Caso Ramy, le responsabilità contestate ai due conducenti
Dalle ricostruzioni degli inquirenti, la condotta di Bouzidi viene ritenuta estremamente pericolosa: avrebbe affrontato la fuga senza patente, raggiungendo velocità molto elevate e finendo persino in contromano. La dinamica descritta nel nuovo avviso indica che all’incrocio tra via Ripamonti e via Quaranta il TMax avrebbe tentato inizialmente una svolta a sinistra, cambiando poi bruscamente direzione verso destra. Proprio quel movimento improvviso avrebbe portato allo scontro tra la parte posteriore dello scooter e il paraurti anteriore dell’auto dei militari.
L’impatto e lo sbalzo fatale
A seguito dell’urto, lo scooter sarebbe scivolato e Ramy sarebbe stato proiettato contro un palo del semaforo.
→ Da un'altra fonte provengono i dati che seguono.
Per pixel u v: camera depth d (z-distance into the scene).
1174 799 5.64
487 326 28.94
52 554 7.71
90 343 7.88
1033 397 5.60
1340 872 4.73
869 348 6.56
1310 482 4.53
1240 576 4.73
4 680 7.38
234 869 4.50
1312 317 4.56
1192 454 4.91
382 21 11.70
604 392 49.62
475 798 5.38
La stessa vettura dei carabinieri, secondo gli accertamenti, avrebbe poi travolto il ragazzo dopo essersi diretta nella medesima traiettoria. Per Bouzidi vengono contestate anche le aggravanti della guida senza patente e della circolazione contromano. Il carabiniere alla guida, invece, viene ritenuto corresponsabile dell’incidente per essersi mantenuto a una distanza eccessivamente ridotta dallo scooter, arrivando quasi ad affiancarlo e non riuscendo a evitare il contatto quando il TMax ha virato. Gli viene attribuito anche il reato di lesioni nei confronti di Bouzidi, che ha riportato una prognosi di quaranta giorni.
Le accuse di depistaggio
Il provvedimento notificato oggi conferma inoltre una serie di contestazioni a carico di altri sei militari. Due di loro avrebbero intimato a un testimone oculare di cancellare immediatamente il video girato al momento dei fatti, arrivando a minacciare una denuncia. Quell’uomo è stato poi rintracciato grazie alla segnalazione arrivata da una trasmissione televisiva. Altri due carabinieri sono accusati di aver costretto un diverso testimone a eliminare nove file video, generando così un ulteriore vuoto di materiale utile a ricostruire l’inseguimento.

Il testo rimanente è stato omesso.